Teaching math for social justice

By SOPHIE DWECK

Move aside algebra and geometry. Some students in New York public high schools are learning a new math curriculum—Math for Social Justice.

Rachel Adler-Kaufman, a first-year teacher at the Academy for Young Writers in East New York, is one of the teachers trying to show students how to use math to explore societal issues, such as racism or entrenched poverty.

The biggest unit of the course concerns the lottery. Students examine statistics and the miniscule odds of winning by looking at maps and studying why people in certain neighborhoods in New York with low median incomes are spending a great amount of money on the lottery.

“The lottery is a tax on mathematically illiterate people,” Adler-Kaufman said. “It preys on hopeful poor people who don’t understand that you are more likely to get struck by lightning twice than you are to win the lottery.”

The idea of building math skills by applying them to social justice issues has been a central theme in research by Marilyn Frankenstein, professor in the College of Public and Community Service at the University of Massachusetts in Boston, since 1978. She was among the first to publish articles on the subject

Social justice has emerged in high school courses in various ways in recent years. Make the Road New York and the Institute for Student Achievement partnered with Brooklyn College in 2009 to create the Bushwick School for Social Justice, where students are supposed to look through the lens of social justice in every subject.
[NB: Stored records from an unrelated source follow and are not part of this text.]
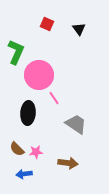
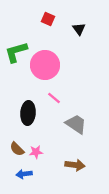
red square: moved 1 px right, 5 px up
green L-shape: rotated 130 degrees counterclockwise
pink circle: moved 6 px right, 10 px up
pink line: rotated 16 degrees counterclockwise
brown arrow: moved 7 px right, 2 px down
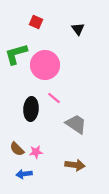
red square: moved 12 px left, 3 px down
black triangle: moved 1 px left
green L-shape: moved 2 px down
black ellipse: moved 3 px right, 4 px up
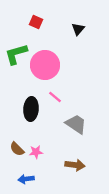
black triangle: rotated 16 degrees clockwise
pink line: moved 1 px right, 1 px up
blue arrow: moved 2 px right, 5 px down
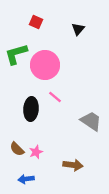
gray trapezoid: moved 15 px right, 3 px up
pink star: rotated 16 degrees counterclockwise
brown arrow: moved 2 px left
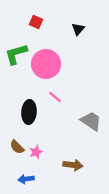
pink circle: moved 1 px right, 1 px up
black ellipse: moved 2 px left, 3 px down
brown semicircle: moved 2 px up
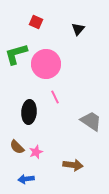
pink line: rotated 24 degrees clockwise
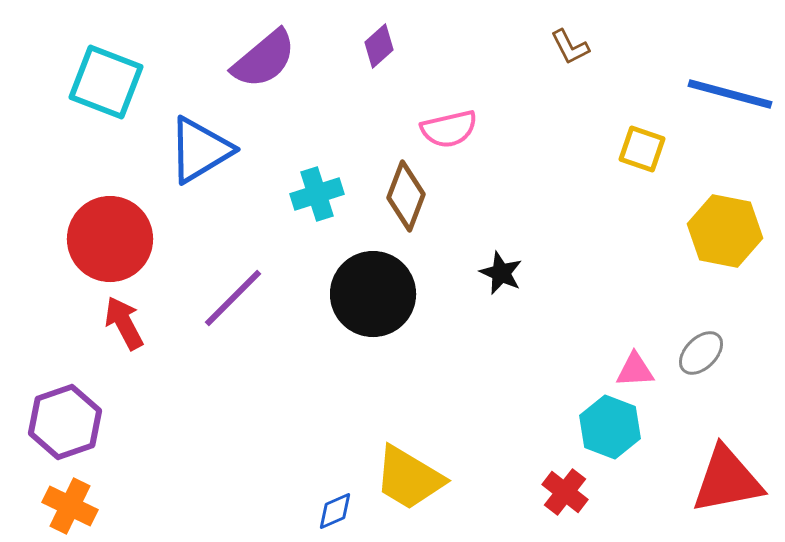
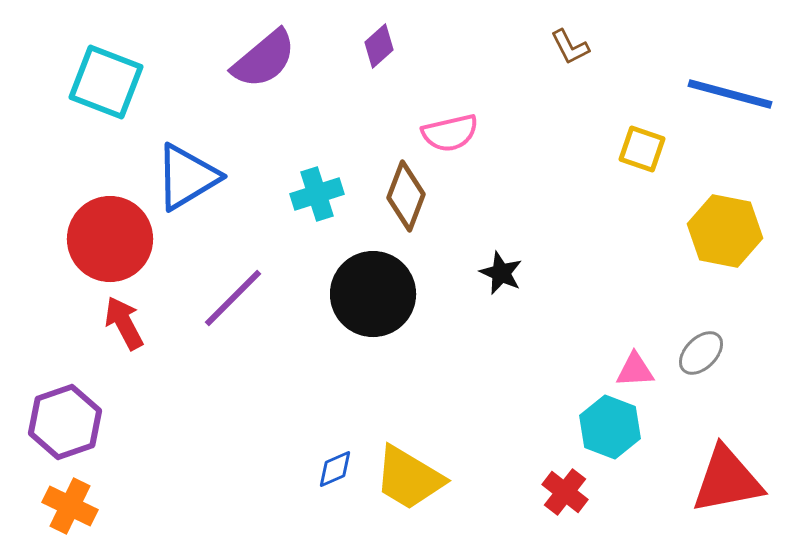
pink semicircle: moved 1 px right, 4 px down
blue triangle: moved 13 px left, 27 px down
blue diamond: moved 42 px up
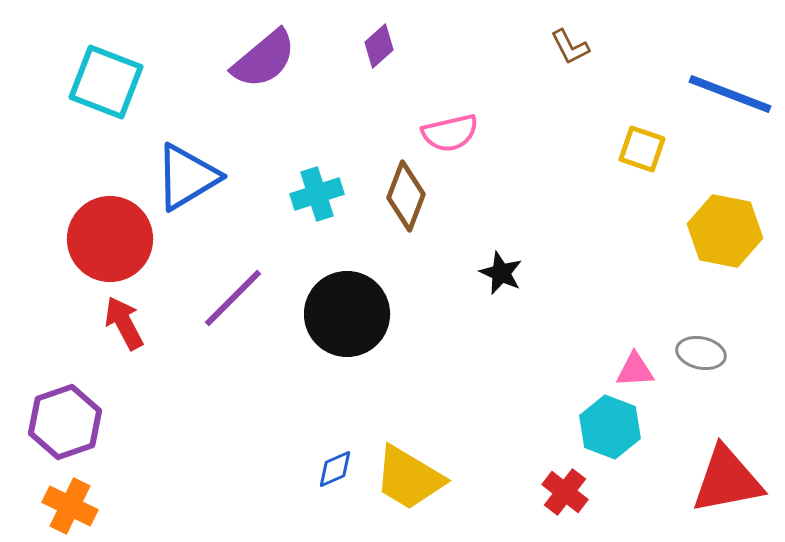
blue line: rotated 6 degrees clockwise
black circle: moved 26 px left, 20 px down
gray ellipse: rotated 57 degrees clockwise
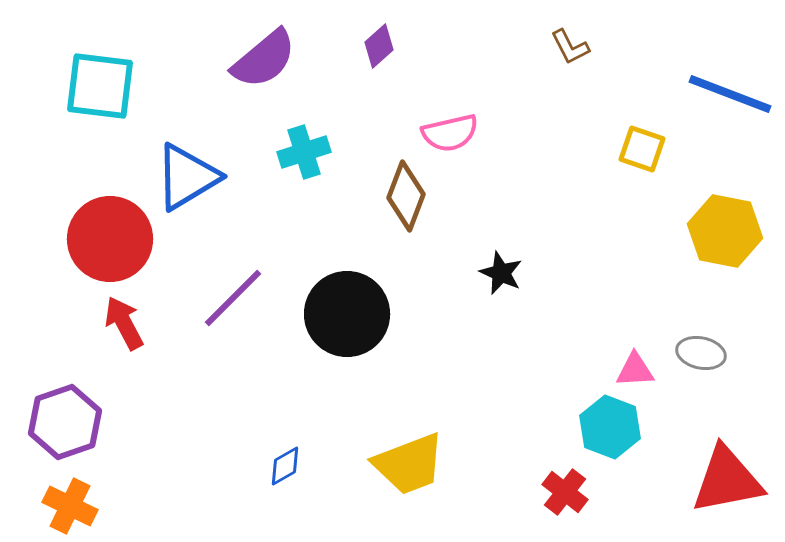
cyan square: moved 6 px left, 4 px down; rotated 14 degrees counterclockwise
cyan cross: moved 13 px left, 42 px up
blue diamond: moved 50 px left, 3 px up; rotated 6 degrees counterclockwise
yellow trapezoid: moved 14 px up; rotated 52 degrees counterclockwise
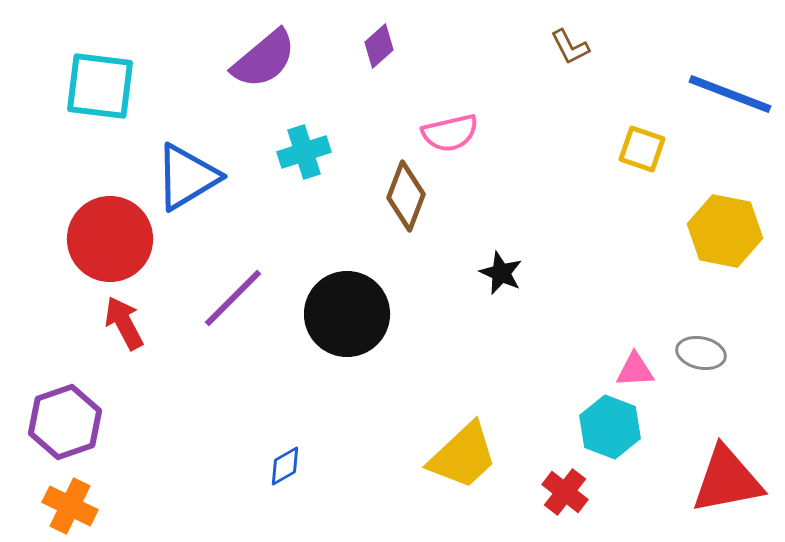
yellow trapezoid: moved 54 px right, 8 px up; rotated 22 degrees counterclockwise
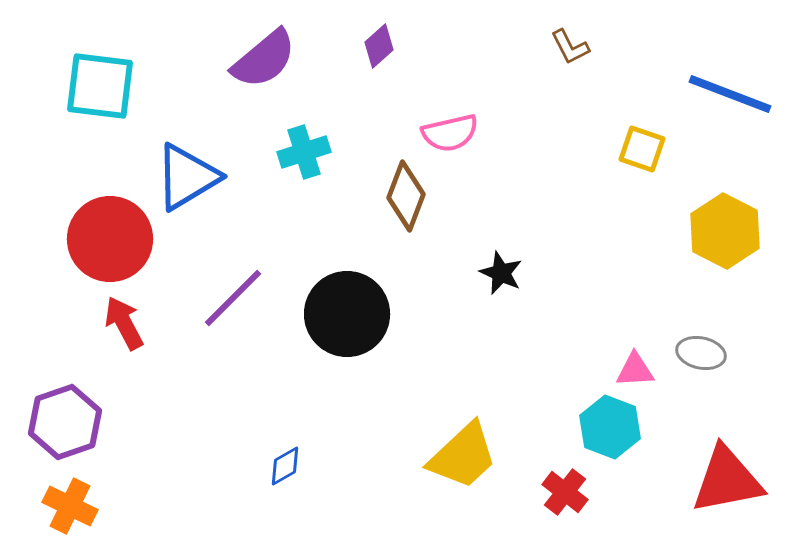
yellow hexagon: rotated 16 degrees clockwise
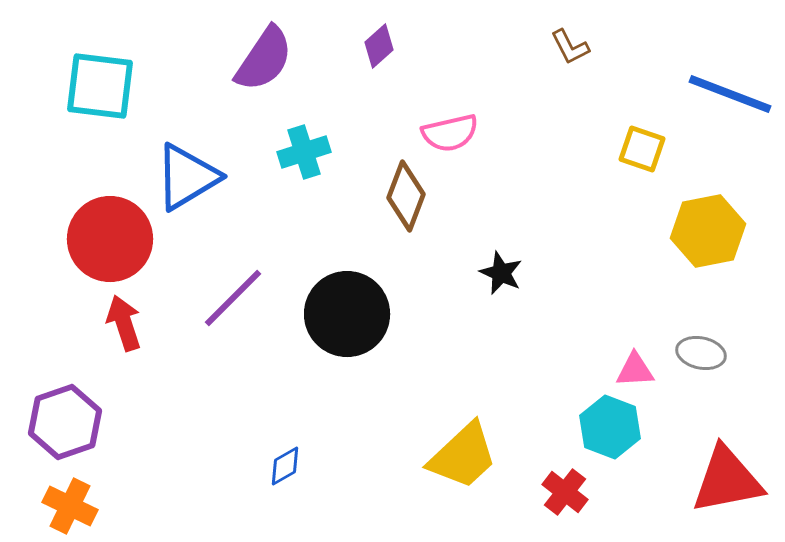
purple semicircle: rotated 16 degrees counterclockwise
yellow hexagon: moved 17 px left; rotated 22 degrees clockwise
red arrow: rotated 10 degrees clockwise
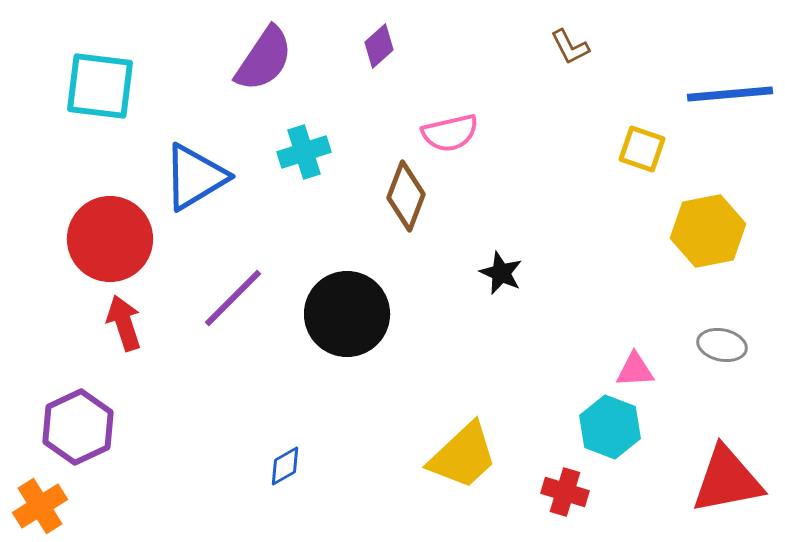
blue line: rotated 26 degrees counterclockwise
blue triangle: moved 8 px right
gray ellipse: moved 21 px right, 8 px up
purple hexagon: moved 13 px right, 5 px down; rotated 6 degrees counterclockwise
red cross: rotated 21 degrees counterclockwise
orange cross: moved 30 px left; rotated 32 degrees clockwise
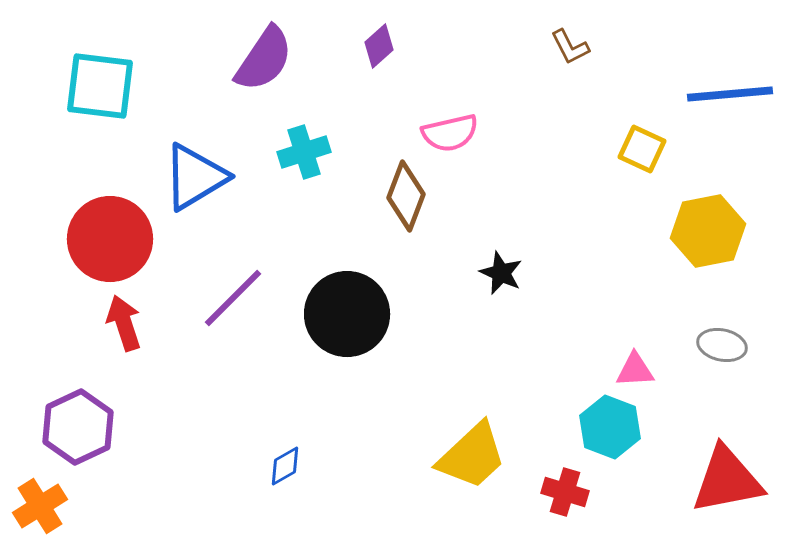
yellow square: rotated 6 degrees clockwise
yellow trapezoid: moved 9 px right
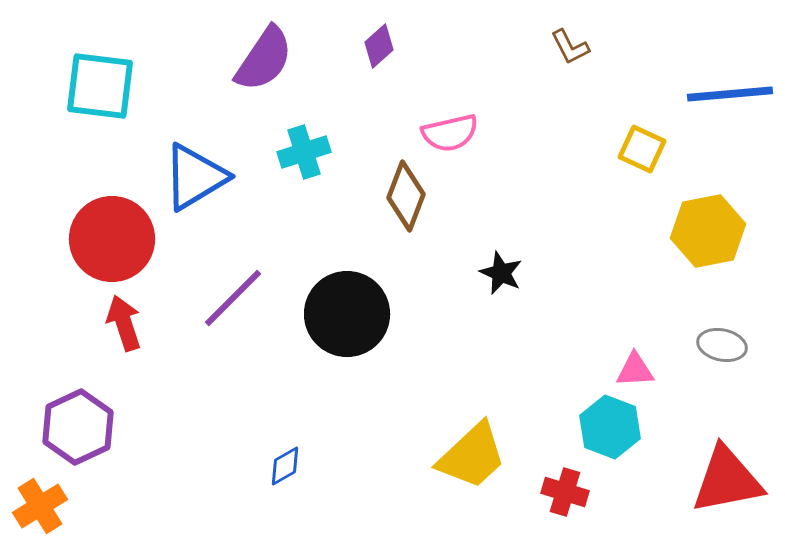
red circle: moved 2 px right
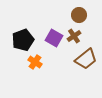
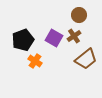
orange cross: moved 1 px up
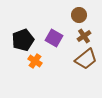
brown cross: moved 10 px right
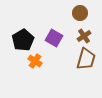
brown circle: moved 1 px right, 2 px up
black pentagon: rotated 10 degrees counterclockwise
brown trapezoid: rotated 35 degrees counterclockwise
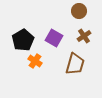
brown circle: moved 1 px left, 2 px up
brown trapezoid: moved 11 px left, 5 px down
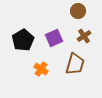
brown circle: moved 1 px left
purple square: rotated 36 degrees clockwise
orange cross: moved 6 px right, 8 px down
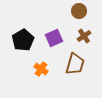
brown circle: moved 1 px right
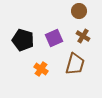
brown cross: moved 1 px left; rotated 24 degrees counterclockwise
black pentagon: rotated 25 degrees counterclockwise
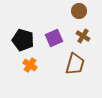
orange cross: moved 11 px left, 4 px up
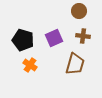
brown cross: rotated 24 degrees counterclockwise
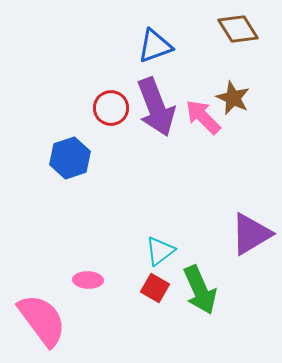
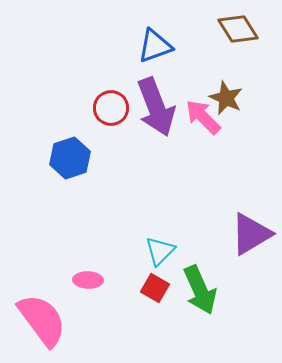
brown star: moved 7 px left
cyan triangle: rotated 8 degrees counterclockwise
Adler-Kaufman learned about Math for Social Justice from Laurie Rubel, an education professor who taught her at Brooklyn College and who has helped push the curriculum.

“I have always been an advocate for social justice,” Rubel said. “And I found ways to marry my activism with my mathematics. To do so, I seek to connect mathematics to the lives of my students, in terms of their everyday or potential experiences, but also in terms of giving them opportunities to use mathematics to analyze and respond to issues of social justice. ”

Adler-Kaufman, who did a large portion of her student teaching at the Bushwick School for Social Justice thanks to Rubel, said there had not been a Math for Social Justice class at that school.

“The point is to make people more aware of social justice,” she said. “It became less of teaching from a textbook and more about what actually happened.”

For example, in a regular core curriculum geometry class, students measured the volume of trash in landfills and rescaled maps of the boroughs based on different crime statistics.

Today, the Jessie Streich-Kest Memorial Fund, which is dedicated to a teacher from the Bushwick school who died during Hurricane Sandy in 2012, provides annual scholarships to students from Brooklyn who are committed to social justice for all.

When asked if she thought the math curriculum reached any of her students, she was uncertain.

“It’s a curriculum in progress,” she said. “But I hope that they were able to see our world a little more clearly.”

And if there is controversy, that’s no problem.

“People ask me, ‘Why would you want to give [students] more reason to be angry?’” Adler-Kaufman said. “And I say to that, ‘They should be angry!’ It’s anger that pushes change.”